Periodicamente as superioras da congregação que estavam em Madri (Espanha) telefonavam para as comunidades de Argel para lhes perguntar se tinham mudado de opinião depois do discernimento, ao que -conforme conta María Jesus- sempre respondiam da mesma maneira: “‘Não se preocupem. Estamos nas mãos de Deus’. ‘Mas, e se acontece alguma coisa com vocês?’, insistiam de Madri. ‘Pois se nos acontece algo, continuamos estando nas mãos de Deus’, respondiam”, lembra a ex-superiora provincial com lágrimas nos olhos.
“Em uma das comunidades de Argel moravam Caridade, Esther e Lourdes e elas costumavam ir a Missa juntas pela tarde, depois de voltar de seus respectivos trabalhos. Como eu ainda estava com elas nesta cidade depois do retiro de discernimento, nessa tarde da terça-feira 23 de outubro marcamos de ir a Missa juntas, na capela que as Irmãzinhas de Foucauld tinham a poucos metros de nossa casa”, conta María Jesus. E continua explicando: “Para ir à capela decidimos fazê-lo segundo as normas de segurança que a embaixada nos havia dito: ‘Sair sempre de dois em dois’. Por isso primeiro foram Caridade e Esther e cinco minutos depois saímos Lourdes e eu. Íamos a 100 metros de distância”, conta María Jesus.

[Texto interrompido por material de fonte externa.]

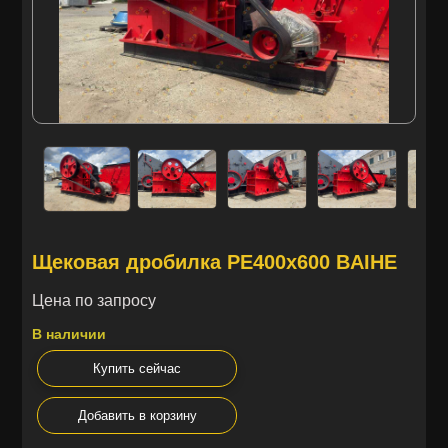
Щековая дробилка PE400x600 BAIHE
Цена по запросу
В наличии
Купить сейчас
Добавить в корзину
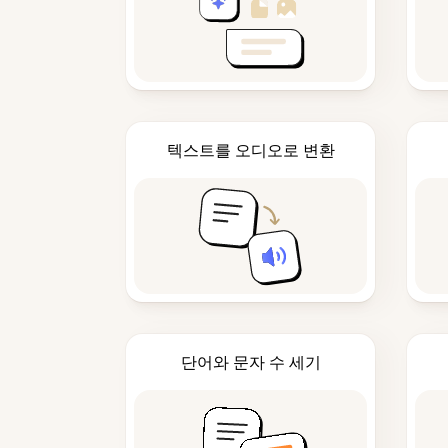
텍스트를 오디오로 변환
단어와 문자 수 세기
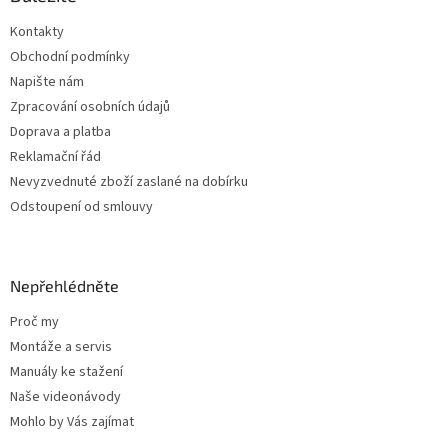
r
t
v
Kontakty
í
k
Obchodní podmínky
y
v
Napište nám
ý
Zpracování osobních údajů
p
Doprava a platba
i
s
Reklamační řád
u
Nevyzvednuté zboží zaslané na dobírku
Odstoupení od smlouvy
Nepřehlédněte
Proč my
Montáže a servis
Manuály ke stažení
Naše videonávody
Mohlo by Vás zajímat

“Caridade e Esther viraram a rua e as perdemos de vista. Nesse momento se escutaram dois disparos. Instantes depois as pessoas começaram a correr e uma senhora nos meteu em sua casa. Ouvimos um choro e soubemos que um cristão tinha morrido. Subimos ao telhado da casa, de onde se via a capela das Irmãs de Foucauld e vimos os corpos do Cari e Esther jogados no chão”, explica a irmã María Jesus com voz entrecortada e lágrimas nos olhos.
Ambas morreram. Irmã Caridade estava tocando a campainha da casa das Irmãs de Foucauld no momento do disparo, por isso seu corpo caiu sobre a porta. Ainda hoje se encontra o buraco da bala na entrada.
As irmãs Esther e Caridade são dois dos 19 missionários que perderam a vida entre 1994 e 1996 na Argélia, por isso sua causa de canonização está aberta conjuntamente. Em 1996 também foram assassinados o Bispo de Orán (Argélia), Dom Pierre Claverie e o seu motorista, devido à explosão de uma bomba que colocaram em sua casa.
Também morreram nessa onda de violência os monges trapenses, história em que se baseou o filme “De deuses e homens”.
Irmã María Paz Martín, que durante os anos 90 ocupava cargos de responsabilidade dentro das Agostinianas Missionárias, contou as suas lembranças do Jubileu das Testemunhas de Fé do século XX, em 7 de maio do ano 2000 que o Papa João Paulo II convocou. “Impactou-me a homilia que explicava por que era necessário falar dos mártires. E explicava que eles são os maiores expoentes do ecumenismo e que os jovens têm que saber quanto a fé custou aos que nos precederam, é preciso fazer memória deles e documentada, explicava o Papa”.
A irmã María Paz explica que o amor ao país e a seu povo que tiveram as religiosas Caridade e Esther e outros missionários que morreram em Argel “não se explica com a Sociologia ou a antropologia. Só é possível quando se faz um buraco no coração para o amor de Deus”.